Question 17.2: INTERPRETING THE SHORTHAND NOTATION FOR A GALVANIC CELL Give...
INTERPRETING THE SHORTHAND NOTATION FOR A GALVANIC CELL
Given the following shorthand notation
Pt(s)|Sn^{2+}(aq), Sn^{4+}(aq)||Ag^{+}(aq)|Ag(s)
write a balanced equation for the cell reaction, and give a brief description of the cell.
STRATEGY
We can obtain the cell half-reactions simply by reading the shorthand notation. To find the balanced equation for the cell reaction, add the two half-reactions after multiplying each by an appropriate factor so that the electrons will cancel. The shorthand notation specifies the anode on the extreme left, the cathode on the extreme right, and the reactants in the half-cell compartments.
Because the anode always appears at the left in the shorthand notation, the anode (oxidation) half-reaction is
Sn^{2+}(aq) → Sn^{4+}(aq) + 2 e^{-}
The platinum electrode is inert and serves only to conduct electrons. The cathode (reduction) half-reaction is
2 × [Ag^{+}(aq) + e^{-} → Ag(s)]
We multiply the cathode half-reaction by a factor of 2 so that the electrons will cancel when we sum the two half-reactions to give the cell reaction:
Sn^{2+}(aq) + 2 Ag^{2+}(aq) → Sn^{4+}(aq) + 2 Ag(s)
The cell consists of a platinum wire anode dipping into an Sn^{2+} solution—say, Sn(NO_{3})_{2}(aq)—and a silver cathode dipping into an Ag^{+} solution—say, AgNO_{3}(aq). As usual, the anode and cathode half-cells must be connected by a wire and a salt bridge containing inert ions.
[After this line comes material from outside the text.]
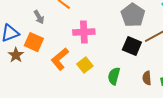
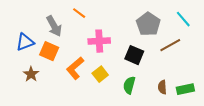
gray arrow: (39, 17) -> (54, 26), size x1.5
black square: (132, 46) -> (134, 55), moved
brown star: (16, 55) -> (31, 74), moved

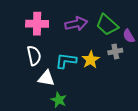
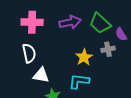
cyan L-shape: (66, 61) -> (79, 81), moved

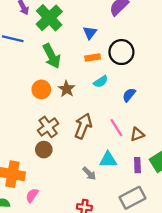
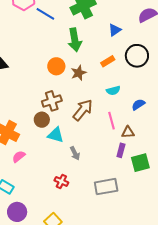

Although the anode half-cell always appears on the left in the shorthand notation, its location in a cell drawing is arbitrary. This means that you can’t infer which electrode is the anode and which is the cathode from the location of the electrodes in a cell drawing. You must identify the electrodes based on whether each electrode half-reaction is an oxidation or a reduction.